Description of the task: The reply should contain only the lines from the start of the records through the line with "index mcp: (394, 369)", reproduced verbatim and without pictures.

Start of Task data

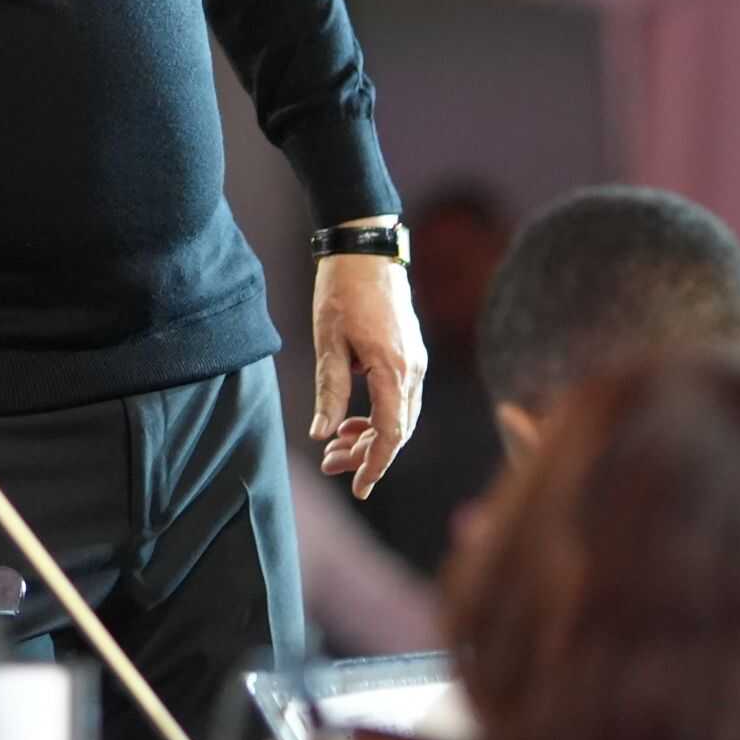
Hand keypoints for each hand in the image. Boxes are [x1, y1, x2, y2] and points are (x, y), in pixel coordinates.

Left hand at [311, 253, 425, 494]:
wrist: (366, 250)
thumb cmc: (343, 291)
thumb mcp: (328, 343)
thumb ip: (329, 391)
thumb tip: (323, 434)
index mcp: (394, 369)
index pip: (390, 433)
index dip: (375, 465)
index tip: (359, 489)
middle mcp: (413, 369)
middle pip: (398, 430)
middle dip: (366, 455)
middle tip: (331, 465)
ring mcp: (416, 361)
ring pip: (401, 416)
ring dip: (371, 436)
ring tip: (336, 448)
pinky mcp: (411, 354)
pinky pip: (401, 398)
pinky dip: (380, 416)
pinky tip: (352, 421)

End of Task data

Solution to the problem:
Hand keypoints for each hand in the image. Boxes are [x1, y1, x2, y2] and points are (x, y), in pixel coordinates.

Left hand at [311, 253, 425, 494]:
wrist: (366, 250)
thumb cmc: (343, 291)
thumb mcp: (328, 343)
thumb ip: (329, 391)
thumb tip: (323, 434)
index mcp: (394, 369)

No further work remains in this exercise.